* **Required action**:
Across the data below, state how many lines hold "this", and reply with nothing but that number.

[Stored data entries]
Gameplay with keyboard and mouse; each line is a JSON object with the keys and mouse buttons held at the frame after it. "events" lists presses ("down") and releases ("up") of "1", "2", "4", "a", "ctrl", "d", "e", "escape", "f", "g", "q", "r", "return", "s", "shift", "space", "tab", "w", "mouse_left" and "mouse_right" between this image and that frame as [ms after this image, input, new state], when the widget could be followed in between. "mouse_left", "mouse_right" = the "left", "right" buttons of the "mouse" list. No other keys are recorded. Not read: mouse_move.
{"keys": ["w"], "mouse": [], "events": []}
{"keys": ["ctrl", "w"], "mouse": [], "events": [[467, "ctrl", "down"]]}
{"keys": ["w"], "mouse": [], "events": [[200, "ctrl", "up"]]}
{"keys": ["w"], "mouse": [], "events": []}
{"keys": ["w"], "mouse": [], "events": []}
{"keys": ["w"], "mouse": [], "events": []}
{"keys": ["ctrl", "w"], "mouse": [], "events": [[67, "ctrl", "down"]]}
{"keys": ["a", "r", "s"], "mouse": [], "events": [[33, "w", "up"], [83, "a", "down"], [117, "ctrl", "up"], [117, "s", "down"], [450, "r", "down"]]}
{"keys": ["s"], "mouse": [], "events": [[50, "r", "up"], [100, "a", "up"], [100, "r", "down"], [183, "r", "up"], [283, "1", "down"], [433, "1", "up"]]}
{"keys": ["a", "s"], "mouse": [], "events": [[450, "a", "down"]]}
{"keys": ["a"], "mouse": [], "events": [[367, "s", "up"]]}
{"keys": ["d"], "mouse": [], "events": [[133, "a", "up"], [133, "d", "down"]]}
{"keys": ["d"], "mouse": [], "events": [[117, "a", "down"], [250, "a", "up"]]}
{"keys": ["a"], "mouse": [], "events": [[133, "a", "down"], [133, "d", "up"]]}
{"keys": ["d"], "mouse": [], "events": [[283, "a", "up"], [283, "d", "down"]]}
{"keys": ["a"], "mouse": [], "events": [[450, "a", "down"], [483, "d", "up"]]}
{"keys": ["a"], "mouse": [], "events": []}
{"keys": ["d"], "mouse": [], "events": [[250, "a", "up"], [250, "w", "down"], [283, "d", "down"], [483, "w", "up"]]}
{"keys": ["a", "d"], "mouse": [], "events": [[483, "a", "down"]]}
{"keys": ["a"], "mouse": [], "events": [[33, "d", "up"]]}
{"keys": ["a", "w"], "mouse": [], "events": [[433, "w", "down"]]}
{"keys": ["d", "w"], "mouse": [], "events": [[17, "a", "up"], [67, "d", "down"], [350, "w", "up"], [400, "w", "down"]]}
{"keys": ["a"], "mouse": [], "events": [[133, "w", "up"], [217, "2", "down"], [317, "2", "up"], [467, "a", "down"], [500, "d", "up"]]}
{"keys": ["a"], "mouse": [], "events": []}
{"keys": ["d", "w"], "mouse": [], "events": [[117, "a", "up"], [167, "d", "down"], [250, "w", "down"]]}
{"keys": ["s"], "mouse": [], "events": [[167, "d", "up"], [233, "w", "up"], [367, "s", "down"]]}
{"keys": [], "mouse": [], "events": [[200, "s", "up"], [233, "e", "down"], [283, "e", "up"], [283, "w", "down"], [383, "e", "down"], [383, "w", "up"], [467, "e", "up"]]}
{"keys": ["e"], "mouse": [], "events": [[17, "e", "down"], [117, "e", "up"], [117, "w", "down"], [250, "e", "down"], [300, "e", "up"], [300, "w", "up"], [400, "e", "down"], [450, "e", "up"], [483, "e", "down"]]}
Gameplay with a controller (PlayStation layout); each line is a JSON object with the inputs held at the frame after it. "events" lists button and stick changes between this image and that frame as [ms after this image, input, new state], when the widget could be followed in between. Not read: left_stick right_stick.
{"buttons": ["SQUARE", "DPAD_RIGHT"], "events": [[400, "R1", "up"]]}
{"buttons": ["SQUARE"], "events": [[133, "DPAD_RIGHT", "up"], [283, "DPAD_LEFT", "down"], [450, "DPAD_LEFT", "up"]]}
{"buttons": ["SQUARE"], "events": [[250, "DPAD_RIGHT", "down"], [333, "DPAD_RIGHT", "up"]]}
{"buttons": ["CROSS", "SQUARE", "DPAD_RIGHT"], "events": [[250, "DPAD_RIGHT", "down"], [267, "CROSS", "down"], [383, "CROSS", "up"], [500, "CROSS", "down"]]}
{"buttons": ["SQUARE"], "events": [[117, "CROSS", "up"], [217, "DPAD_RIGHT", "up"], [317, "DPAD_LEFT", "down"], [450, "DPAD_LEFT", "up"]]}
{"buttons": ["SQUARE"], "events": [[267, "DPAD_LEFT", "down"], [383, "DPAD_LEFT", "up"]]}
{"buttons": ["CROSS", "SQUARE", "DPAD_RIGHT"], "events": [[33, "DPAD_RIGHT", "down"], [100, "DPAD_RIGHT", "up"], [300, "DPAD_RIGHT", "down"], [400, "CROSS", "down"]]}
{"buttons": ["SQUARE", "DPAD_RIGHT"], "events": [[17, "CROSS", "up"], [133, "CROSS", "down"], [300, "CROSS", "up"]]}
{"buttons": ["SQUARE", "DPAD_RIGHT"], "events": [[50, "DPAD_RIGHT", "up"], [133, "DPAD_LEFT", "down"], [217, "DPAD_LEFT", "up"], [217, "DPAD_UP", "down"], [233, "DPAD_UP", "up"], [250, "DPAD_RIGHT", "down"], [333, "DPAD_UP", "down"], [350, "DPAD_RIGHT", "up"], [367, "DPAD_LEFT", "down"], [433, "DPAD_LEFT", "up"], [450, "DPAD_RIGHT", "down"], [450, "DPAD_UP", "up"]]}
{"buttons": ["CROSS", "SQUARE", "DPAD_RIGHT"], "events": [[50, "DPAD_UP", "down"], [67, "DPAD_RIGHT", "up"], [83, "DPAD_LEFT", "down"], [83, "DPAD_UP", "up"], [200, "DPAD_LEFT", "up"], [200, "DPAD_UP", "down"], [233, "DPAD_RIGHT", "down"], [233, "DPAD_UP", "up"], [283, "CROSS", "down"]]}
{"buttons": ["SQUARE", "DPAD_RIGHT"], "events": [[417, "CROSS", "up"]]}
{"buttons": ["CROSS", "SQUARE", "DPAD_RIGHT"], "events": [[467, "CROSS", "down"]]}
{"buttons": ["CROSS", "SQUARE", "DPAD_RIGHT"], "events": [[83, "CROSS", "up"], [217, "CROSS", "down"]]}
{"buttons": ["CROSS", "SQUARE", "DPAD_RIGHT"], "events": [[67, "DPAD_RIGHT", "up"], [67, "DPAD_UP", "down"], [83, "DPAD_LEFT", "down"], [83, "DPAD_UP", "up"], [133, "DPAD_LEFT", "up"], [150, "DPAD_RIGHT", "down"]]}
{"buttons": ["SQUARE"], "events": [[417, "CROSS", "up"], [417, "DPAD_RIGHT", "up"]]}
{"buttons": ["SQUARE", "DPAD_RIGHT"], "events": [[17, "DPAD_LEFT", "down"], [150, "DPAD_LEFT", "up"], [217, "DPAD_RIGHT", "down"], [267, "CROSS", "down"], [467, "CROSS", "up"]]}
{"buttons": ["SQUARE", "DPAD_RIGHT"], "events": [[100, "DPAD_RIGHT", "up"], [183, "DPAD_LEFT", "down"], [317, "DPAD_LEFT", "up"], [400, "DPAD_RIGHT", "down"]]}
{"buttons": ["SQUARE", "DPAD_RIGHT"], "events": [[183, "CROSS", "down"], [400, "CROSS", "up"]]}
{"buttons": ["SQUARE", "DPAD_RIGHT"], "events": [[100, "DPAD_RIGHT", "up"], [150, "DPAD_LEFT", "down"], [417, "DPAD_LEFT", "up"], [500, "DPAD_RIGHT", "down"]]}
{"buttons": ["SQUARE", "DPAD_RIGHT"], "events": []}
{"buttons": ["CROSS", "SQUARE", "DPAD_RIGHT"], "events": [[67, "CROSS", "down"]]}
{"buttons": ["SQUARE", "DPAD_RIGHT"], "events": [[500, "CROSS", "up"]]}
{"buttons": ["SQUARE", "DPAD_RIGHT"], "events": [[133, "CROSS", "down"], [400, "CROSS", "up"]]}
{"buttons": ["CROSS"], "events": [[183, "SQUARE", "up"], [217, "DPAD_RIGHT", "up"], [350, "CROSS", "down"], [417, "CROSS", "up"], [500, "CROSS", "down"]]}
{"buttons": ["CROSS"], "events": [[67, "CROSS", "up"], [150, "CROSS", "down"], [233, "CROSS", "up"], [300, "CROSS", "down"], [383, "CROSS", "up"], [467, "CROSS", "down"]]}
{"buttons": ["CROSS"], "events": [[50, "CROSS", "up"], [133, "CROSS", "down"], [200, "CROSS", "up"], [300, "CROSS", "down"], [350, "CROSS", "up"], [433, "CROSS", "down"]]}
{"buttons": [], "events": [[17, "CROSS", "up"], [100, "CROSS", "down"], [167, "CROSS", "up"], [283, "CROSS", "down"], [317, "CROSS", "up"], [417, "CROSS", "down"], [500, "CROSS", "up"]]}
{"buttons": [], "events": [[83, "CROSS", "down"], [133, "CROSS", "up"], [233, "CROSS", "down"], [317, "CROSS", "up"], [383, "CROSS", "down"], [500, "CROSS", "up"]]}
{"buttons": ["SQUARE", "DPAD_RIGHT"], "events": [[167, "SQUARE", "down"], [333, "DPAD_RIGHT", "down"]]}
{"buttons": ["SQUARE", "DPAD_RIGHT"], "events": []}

* **Answer**:
2